EXERCISE INSTRUCTIONS:
[1] From the forum thread on low blood sugar below, list each distinct poster name that appears with a post date, giving each name once.
[2] In the forum thread on low blood sugar, what does Thunder99 say helps control insulin sensitivity?
[3] Please translate this sentence from the forum thread on low blood sugar into Spanish: "Always have a tube of glucose tablets on me now as they work 100 times quicker than food and get you back up and running in no time."

DOCUMENT SECTION:

>>>

Well I have been drinking less water lately usually 5-6 a day and now only 2. Ive only at 700 for a week and ill keep it up for another 3 or 4 to try it out


----------



## DaveW3000 (Mar 25, 2013)

Had this really bad on a cycle of methyl dienalone. Awesome cycle but hypo was really hard to deal with/ control.

I'm in for tips to help control it for my next run.


----------



## Thunder99 (Jul 25, 2013)

magnesium citrate high dose. helps to control insulin sensitivity.

Also switching to low carb diet stopped me from going hypo whilst using tren completely.

Low carb diet is highly recommended for diabetics also.


----------



## GeordieOak70 (Sep 16, 2013)

Always have a tube of glucose tablets on me now as they work 100 times quicker than food and get you back up and running in no time.


----------



## DagoDuck (May 9, 2013)

not a good idea. thus you are fighting only the symptoms. not the cause.


----------



## Dead lee (Jul 4, 2010)

gearchange said:


> The best thing you can do is drink 4+ltrs of water every day without fail..You could try using tren e instead or drop the dose down to below 300mg.
> 
> Be warned if you do not stop the inflammation you will end up very ill as it affects insulin and your bile ducts,which in turn will damage your liver.


How do you know his pancreas is inflamed? What about tren ability to shuttle carbs at a faster rate , i had lower blood sugar drops for what could have been up to 15 weeks and my liver values came in fine on my test 5-6 weeks later.


----------



## Dead lee (Jul 4, 2010)

DagoDuck said:


> I had this on tren as well...
> 
> worst was when I drank alcohol.
> 
> ...


Did you have your liver values check and do you have the results?


----------



## Dead lee (Jul 4, 2010)

<<<

MATERIAL SHOWN:
>>>

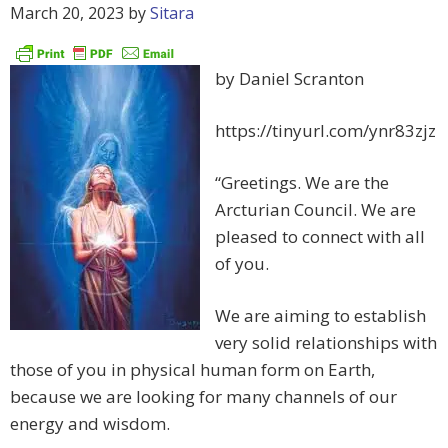
March 20, 2023
by
Sitara
by Daniel Scranton
https://tinyurl.com/ynr83zjz
“Greetings. We are the
Arcturian Council. We are
pleased to connect with all
of you.
We are aiming to establish
very solid relationships with
those of you in physical human form on Earth,
because we are looking for many channels of our
energy and wisdom.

<<<

YOUR RESPONSES:
[1]
DaveW3000
Thunder99
GeordieOak70
DagoDuck
Dead lee

[2] High-dose magnesium citrate.

[3] Ahora siempre llevo conmigo un tubo de tabletas de glucosa, ya que actúan 100 veces más rápido que la comida y te ponen de nuevo en marcha en un abrir y cerrar de ojos.